With another win Saturday morning, Ewasko improved to 4-0 and was nicely positioning his West Kildonan team -- third Randal Thomas, second Dave Beaudoin, lead Gord Stelmack and fifth Lorne Ryall -- for a run at one of those provincials berths.
"What’s working? You know, we’re playing pretty relaxed," Ewasko reflected Saturday after a 7-1 win over Fort Garry’s Rob Woodrow on the morning draw.
"We’re relaxed and just keeping it relatively simple, I guess."
It is one of the banal curiosities of provincial politics in this province that the Tories consistently seem to have the best curlers. In addition to Ewasko, former PC MP Brian Pallister curled in many provincial men’s and mixed championships over the years, while another sitting Tory MLA -- Cliff Cullen (Spruce Woods) -- is also curling this weekend in the MCA Bonspiel.
But the best of the bunch was former provincial PC leader Hugh McFadyen, who skipped a Canadian junior champion back in 1986. The third on that McFadyen team? Reigning world champion Jon Mead.
Once he got into politics, McFadyen didn’t even attempt to curl competitively -- or, curiously, attempt to exploit electorally his royal curling pedigree in a curling-rabid province.
In a sport that could not be more blue-collar, it will forever remain an unknown what a few appearances in the MCA Bonspiel might have done for the public image of McFadyen, who was tarred by the NDP with the label that he was a three-piece suit guy out of touch with the needs of voters.
But having spent a winter of his own trying to curl competitively and represent his constituents, Ewasko says he understands why McFadyen would have had difficulties juggling both.
"I’ve curled this winter less than half the games I’d normally play," said Ewasko, who’s had to make do with a once-a-week club game, an MCT bonspiel and a northern berth bonspiel in Thompson for his curling fix this winter.
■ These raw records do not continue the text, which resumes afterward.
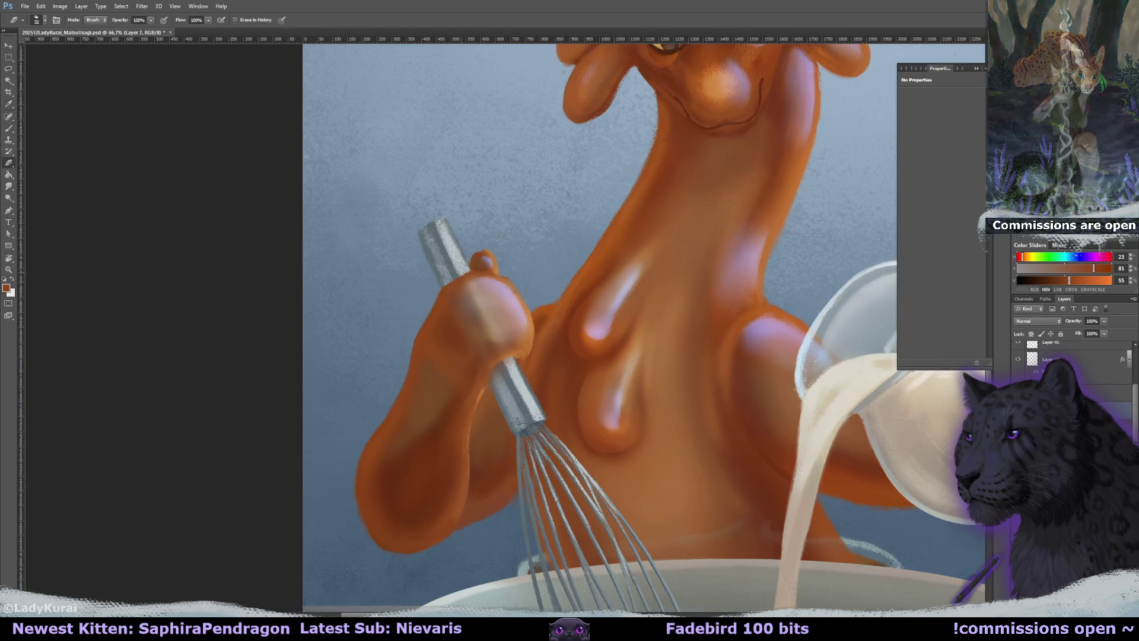
pyautogui.press('b')
pyautogui.moveTo(482, 267)
pyautogui.mouseDown()
pyautogui.moveTo(483, 318)
pyautogui.moveTo(521, 239)
pyautogui.mouseUp()
# Sample the light purple knuckle highlight and erase with the view rotated to -67°
pyautogui.keyDown('alt'); pyautogui.click(439, 307); pyautogui.keyUp('alt')
pyautogui.press('e')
"It would be tough to curl as leader of a party. I’m finding just as an MLA in opposition, it’s a full-time job."
The Safeway Championship runs Feb. 8-12 in Dauphin and if he qualifies this weekend, Ewasko said his schedule would allow him to play in the event, provided Premier Greg Selinger doesn’t throw a wrench in the works by calling back the legislature to sit during that time.
Ewasko curled in two previous provincial championships in 2006 and 2009, but failed to make the playoffs either time. While an early 4-0 run at this year’s bonspiel certainly had his team pointed in the direction of a third trip to the provincials, Ewasko has curled in enough MCA Bonspiels to know how quickly it can go sour.
"To get to the (provincials) is pretty tough. You’ve got to get by 352 teams. I’ve done pretty well in this event in the past and we’re playing well this weekend. But it can turn around very quickly."
The MCA Bonspiel -- just like the voters -- demands humility.